▶

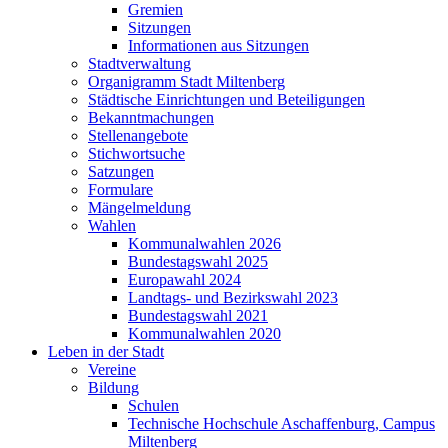
Gremien
Sitzungen
Informationen aus Sitzungen
Stadtverwaltung
Organigramm Stadt Miltenberg
Städtische Einrichtungen und Beteiligungen
Bekanntmachungen
Stellenangebote
Stichwortsuche
Satzungen
Formulare
Mängelmeldung
Wahlen
Kommunalwahlen 2026
Bundestagswahl 2025
Europawahl 2024
Landtags- und Bezirkswahl 2023
Bundestagswahl 2021
Kommunalwahlen 2020
Leben in der Stadt
Vereine
Bildung
Schulen
Technische Hochschule Aschaffenburg, Campus
Miltenberg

◀

• **Required action**
Repeat the full set of records exactly, and output no pictures.

• **Result below**
Gremien
Sitzungen
Informationen aus Sitzungen
Stadtverwaltung
Organigramm Stadt Miltenberg
Städtische Einrichtungen und Beteiligungen
Bekanntmachungen
Stellenangebote
Stichwortsuche
Satzungen
Formulare
Mängelmeldung
Wahlen
Kommunalwahlen 2026
Bundestagswahl 2025
Europawahl 2024
Landtags- und Bezirkswahl 2023
Bundestagswahl 2021
Kommunalwahlen 2020
Leben in der Stadt
Vereine
Bildung
Schulen
Technische Hochschule Aschaffenburg, Campus
Miltenberg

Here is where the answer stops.